US Seeks to Address Turkey's 'Legitimate' Security Concerns in Syria

CAPITALS — The US is willing to work with Turkey to address its "legitimate" security concerns in northern Syria, Secretary of State Rex Tillerson has said.

He was speaking after Turkey's military incursion into northern Syria to fight the Kurdish YPG militia at the weekend.

Turkey sees the group as terrorists, but they have been crucial in a US-led coalition against ISIS.

Ankara said the US had to stop backing the YPG if they wanted cooperation.

Thousands of civilians in the northern Syrian region of Afrin are reportedly trying to flee as Turkey continues its ground offensive.

The UN Security Council has been meeting to discuss the operation, as well as the wider humanitarian situation in Syria.

Turkey says its troops have seized territory from the Kurdish militia.

It believes the fighters are an extension of the Kurdistan Workers Party (PKK), which has fought for Kurdish autonomy in Turkey for three decades. The YPG denies any direct links to the group.

Mr Tillerson said on Monday in London that the US recognised Turkey's "legitimate concerns" for its security, and its right to defend itself from terrorist elements. It called for restraint from "both sides".

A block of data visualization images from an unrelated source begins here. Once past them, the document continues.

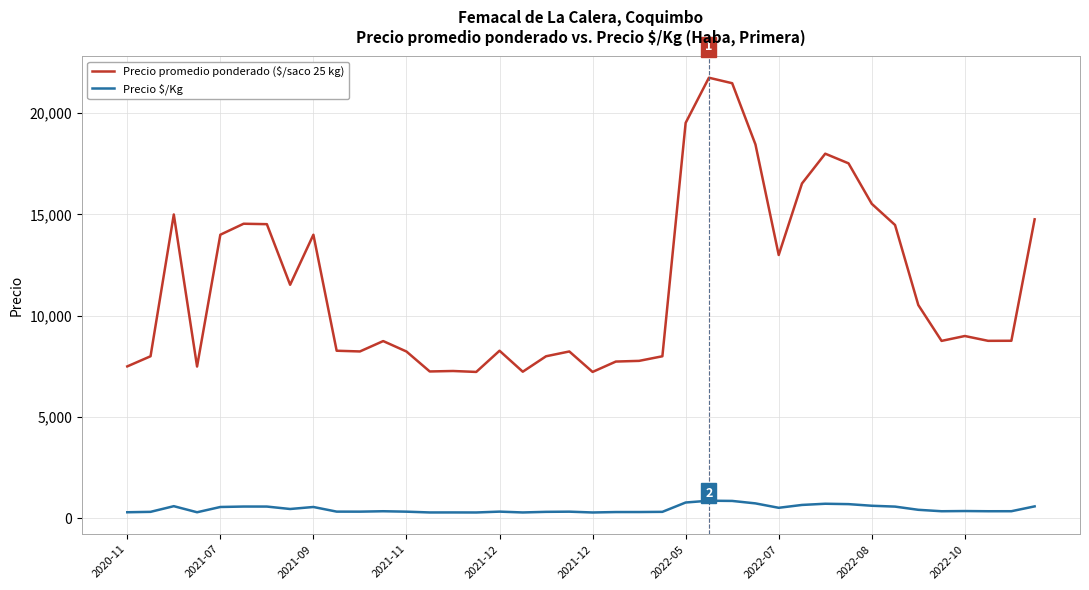

What is the difference between the maximum and minimum values in the Precio $/Kg series?

581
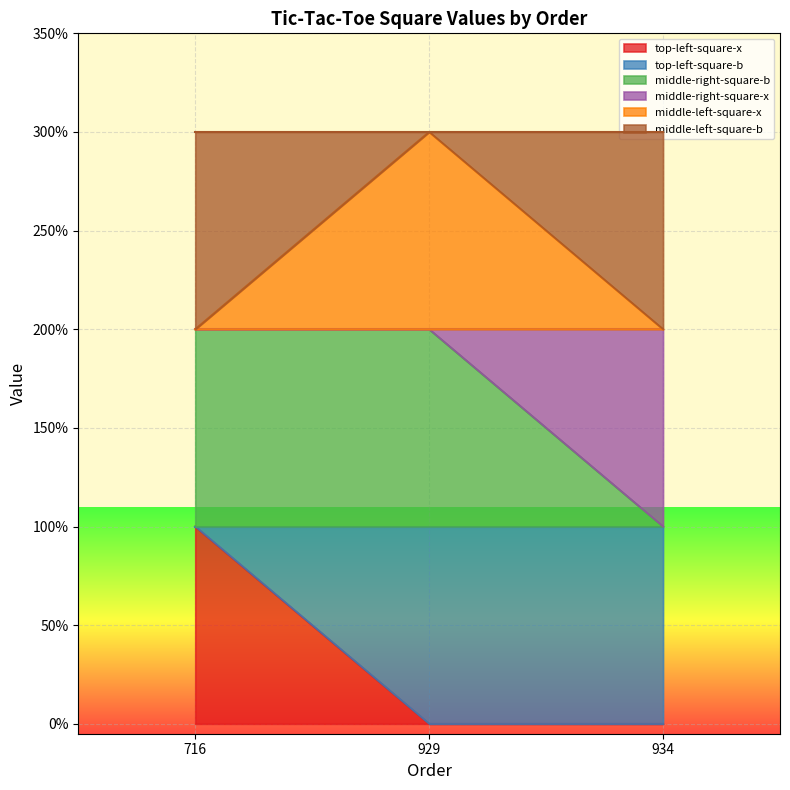

Does the chart display data point markers on the line(s)?

No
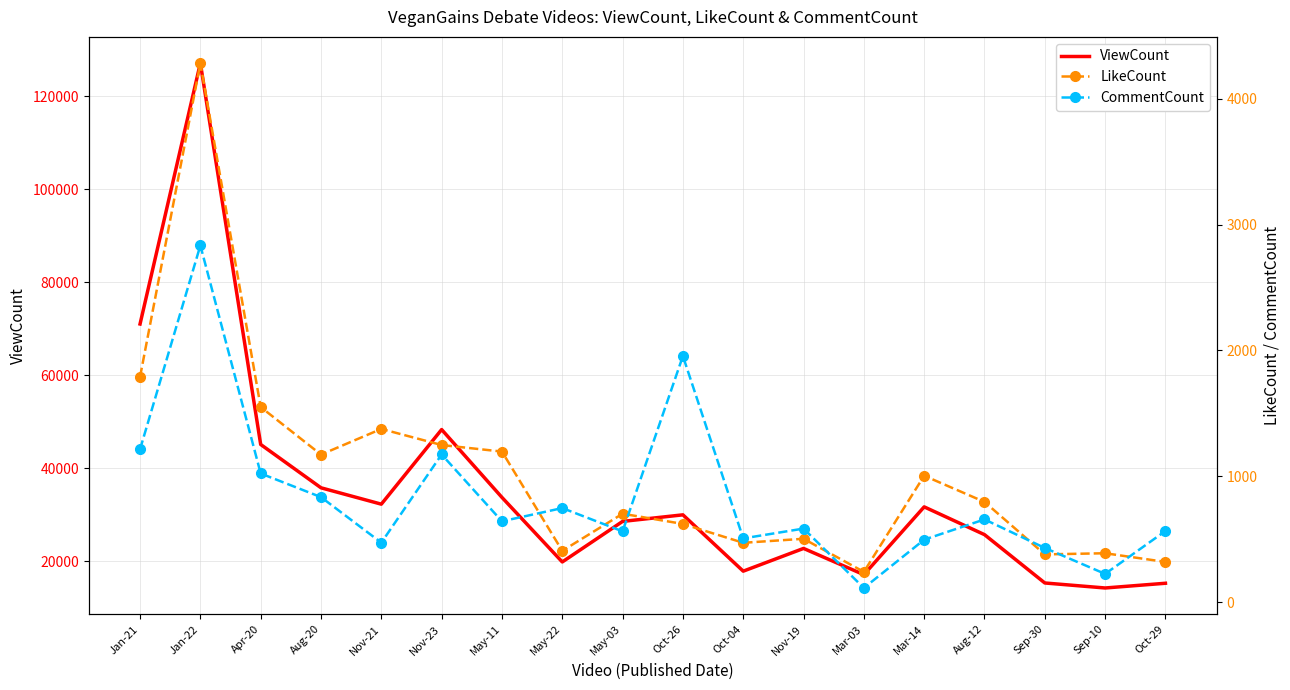

Which series has the largest total across all categories?

ViewCount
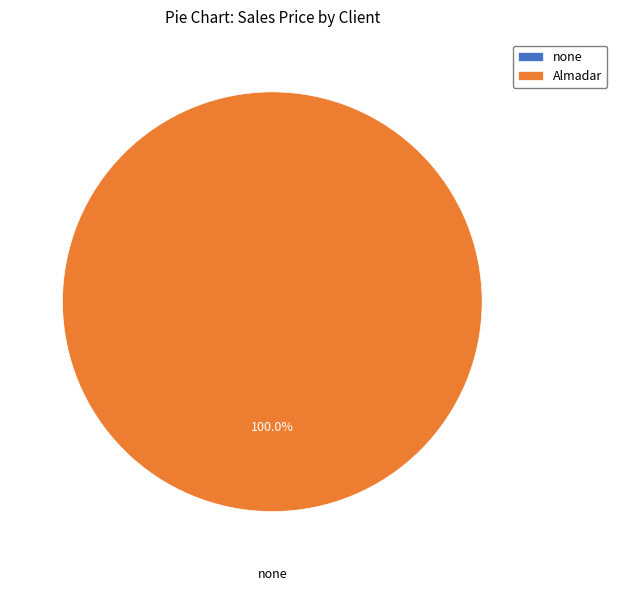

What is the change in value from none to Almadar?

+280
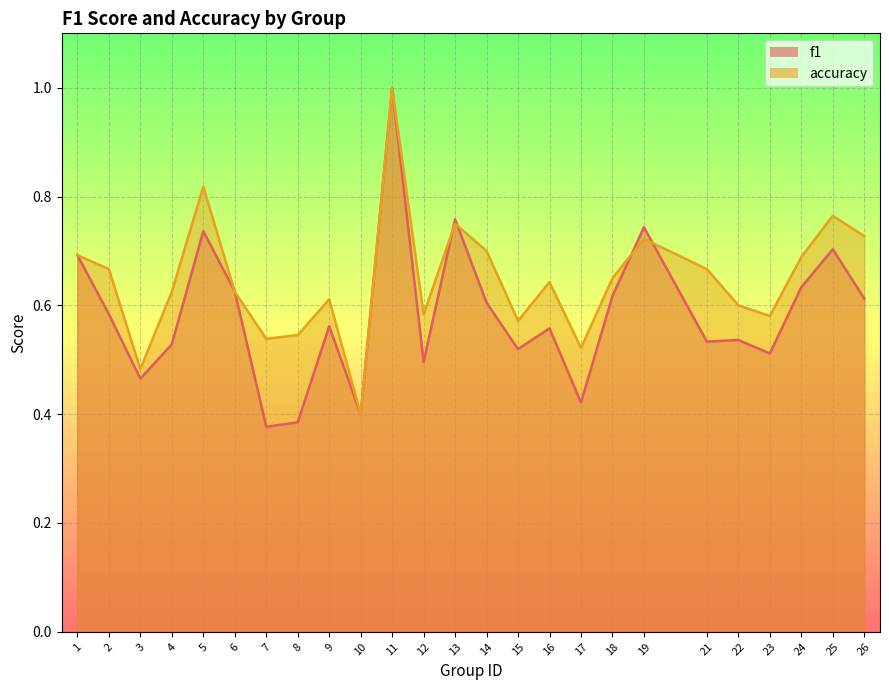

Read the f1 value at 13.

0.8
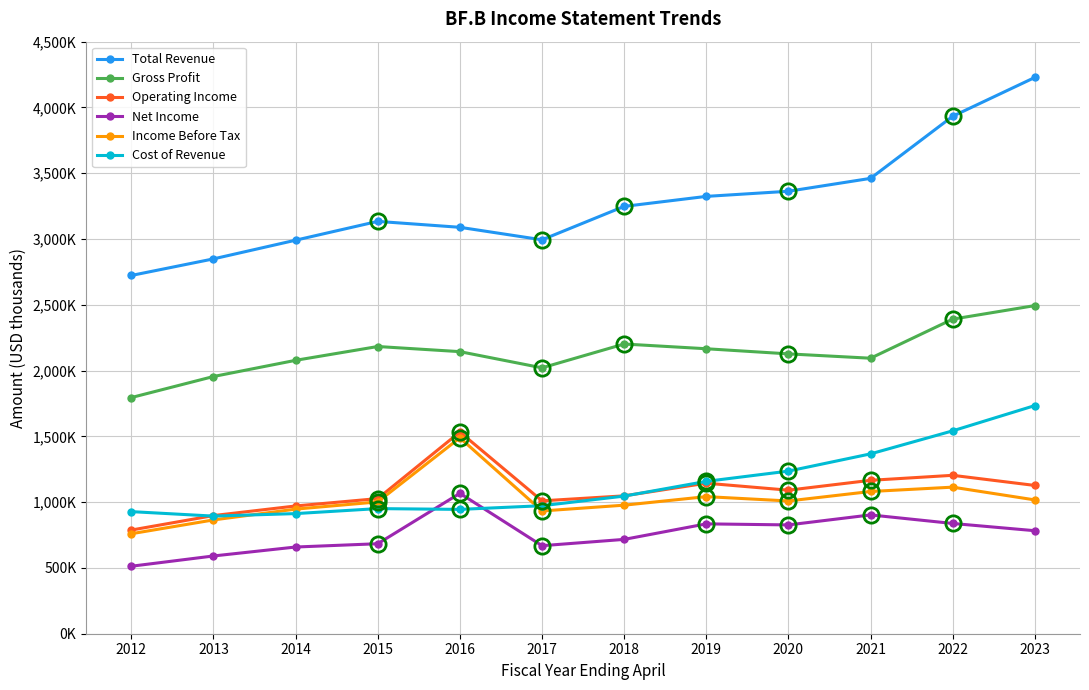

At which category does Net Income reach its first local peak?

2016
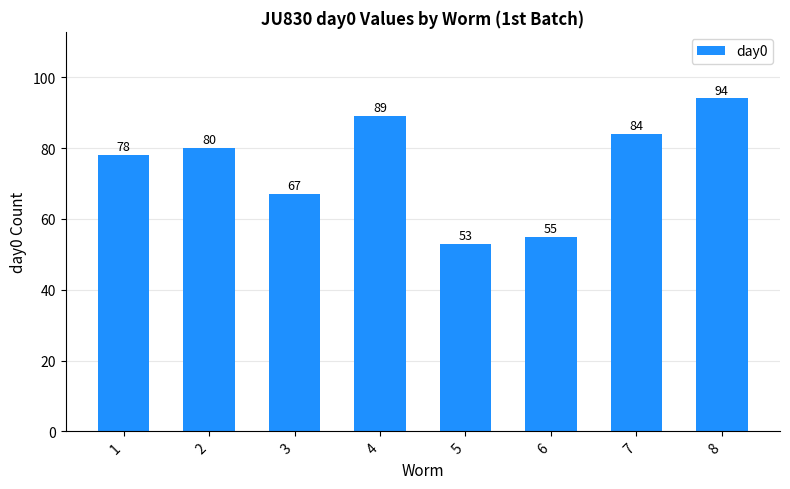

The value at 4 is 118. True or false?

False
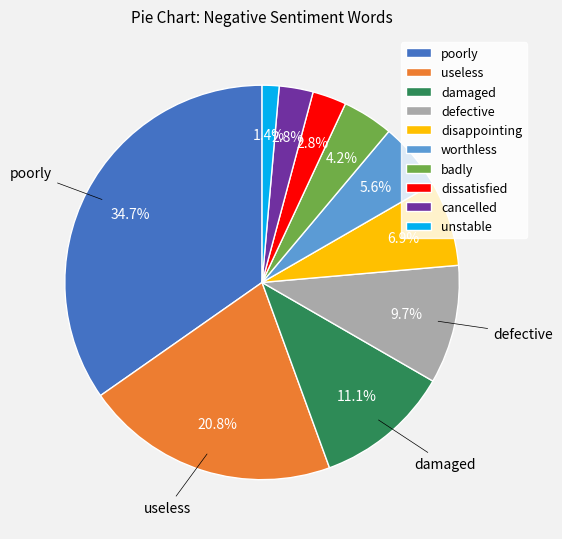

Does poorly represent more than half of the total?

No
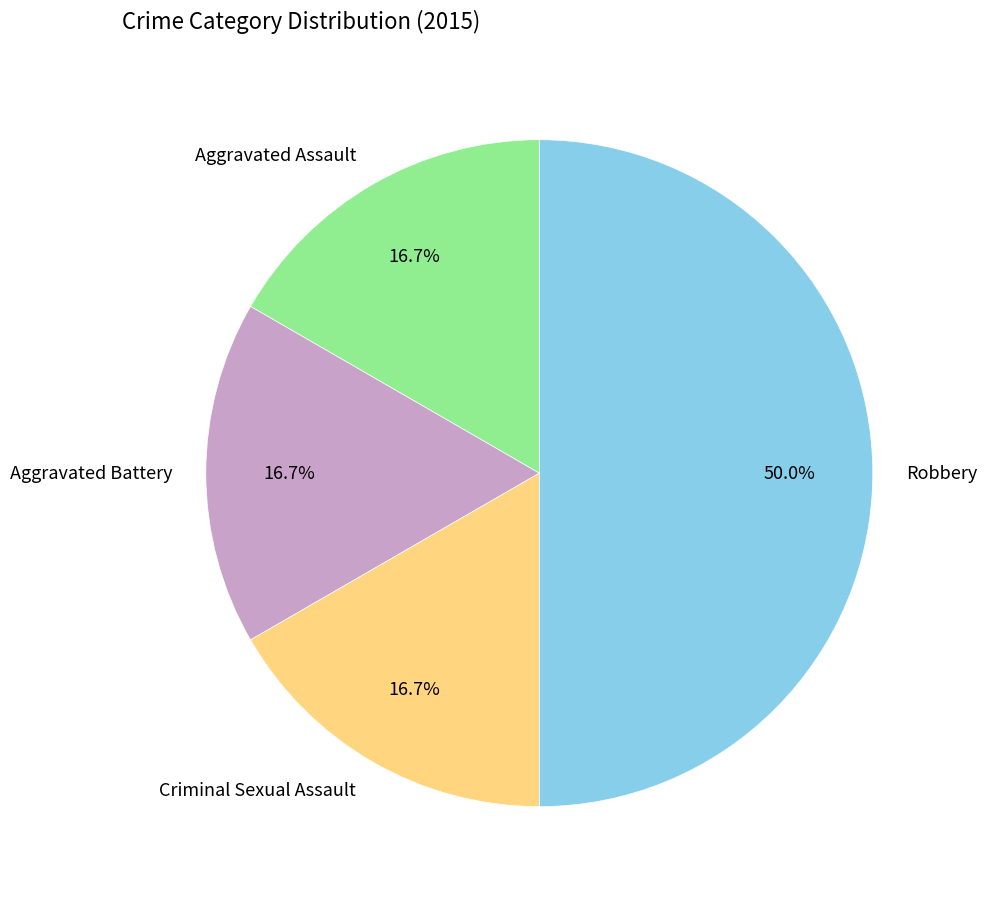

To the nearest percent, what percentage of the pie is Aggravated Assault?

17%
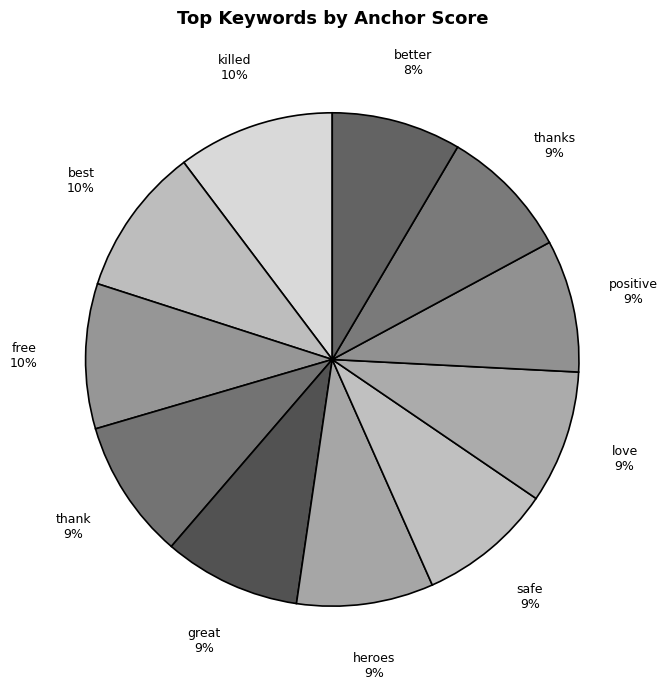

How many segments does this pie chart have?

11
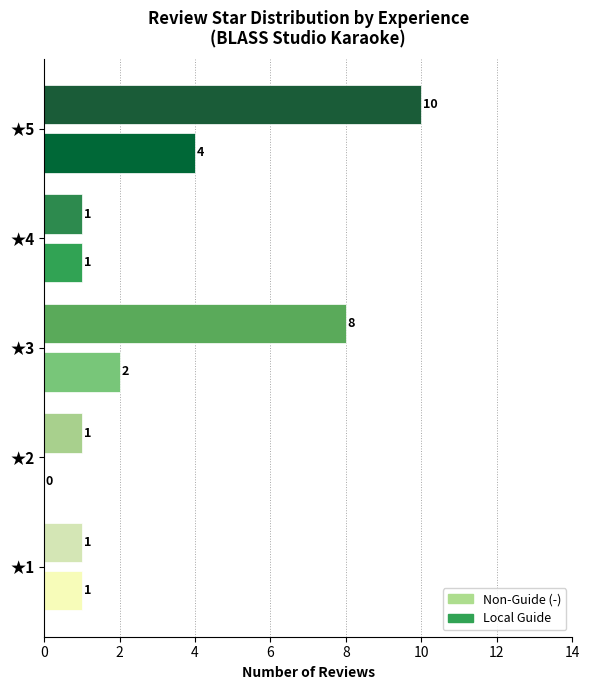

At which category is the sum across all series the highest?

★5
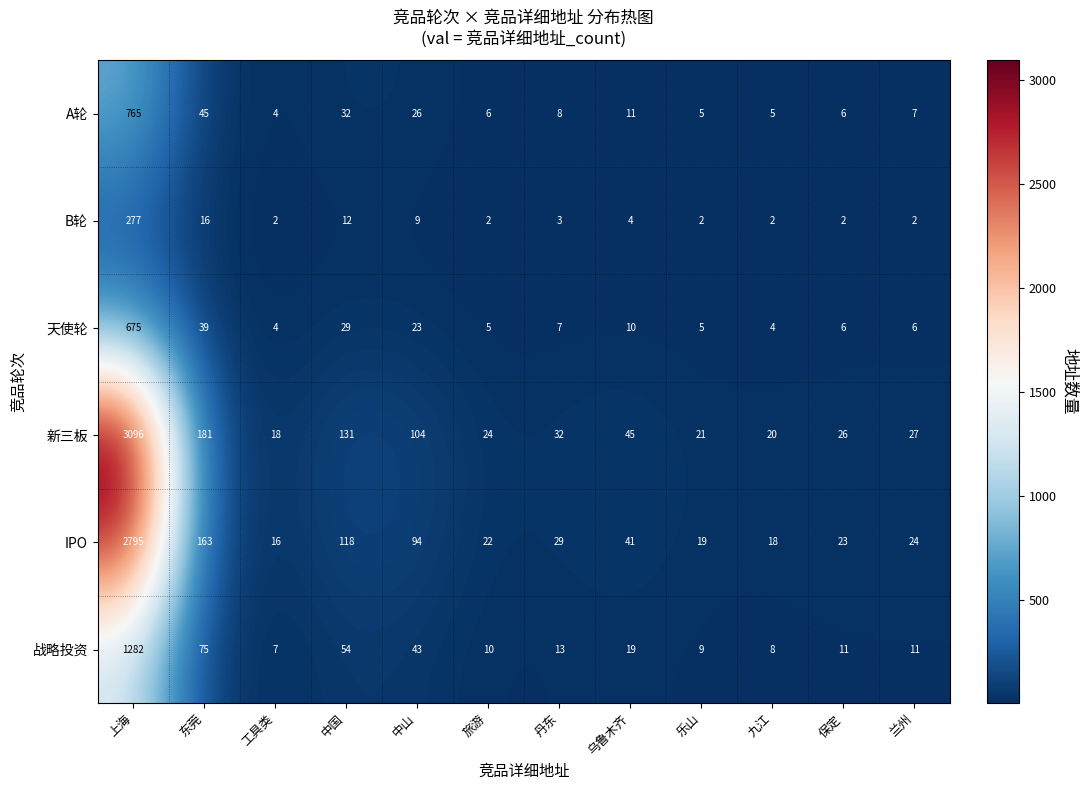

The value of 天使轮 at 中山 is 11. True or false?

False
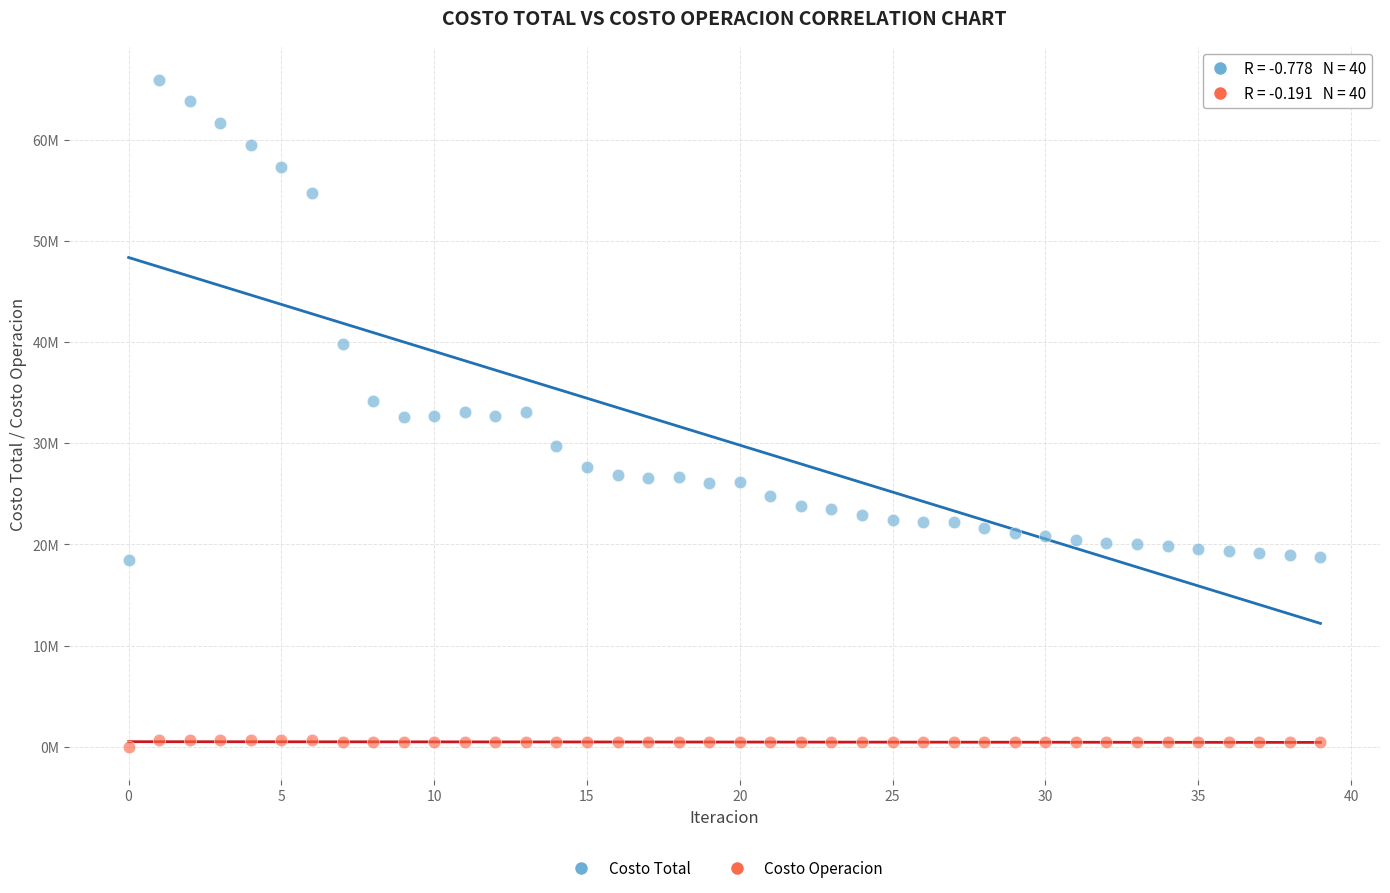

Which series reaches the maximum Y coordinate?

Costo Total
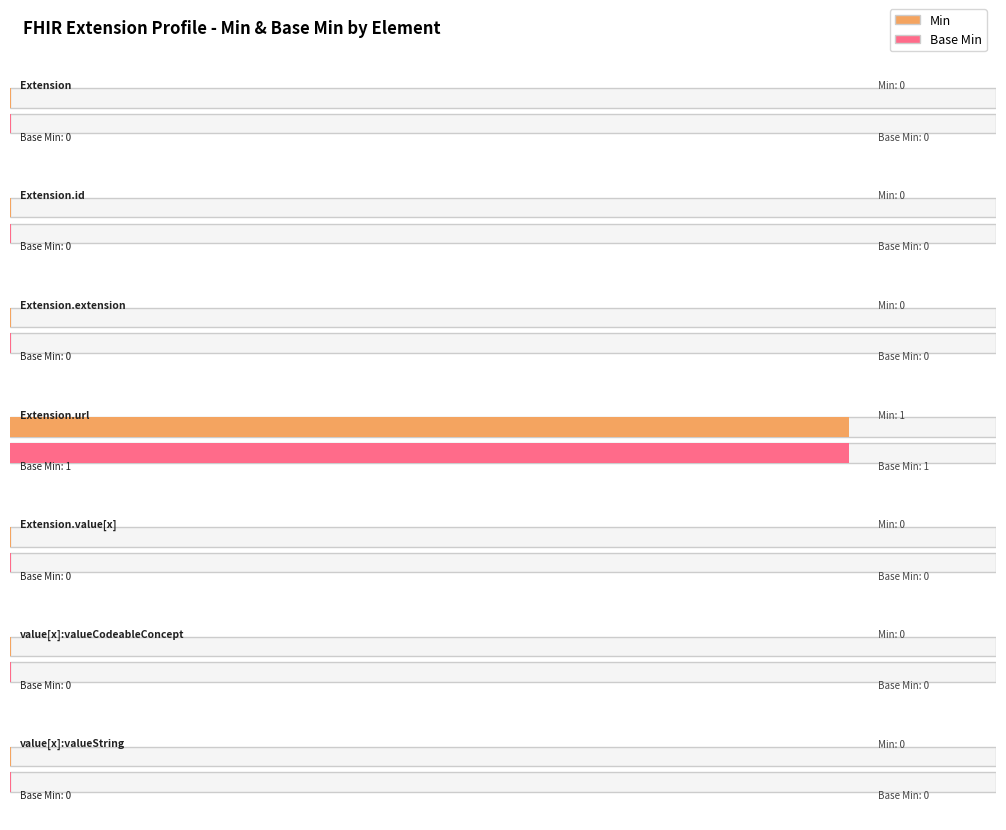

At which category is the sum across all series the highest?

Extension.url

He said the US had proposed measures to Turkey and others to try to stabilise the situation.

Turkey's Deputy Prime Minister Bekir Bozdag has expressed willingness to cooperate with the US, but said that it should first "stop arming terror groups and take back weapons already given".

Reports say the US is discussing with Turkey and others the possibility of a "security zone" being set up in north-west Syria.

Earlier Turkish President Recep Tayyip Erdogan vowed to "sort out" Afrin.

"We will take no step back," he said in a live television broadcast. "We spoke about this with our Russian friends; we have an agreement."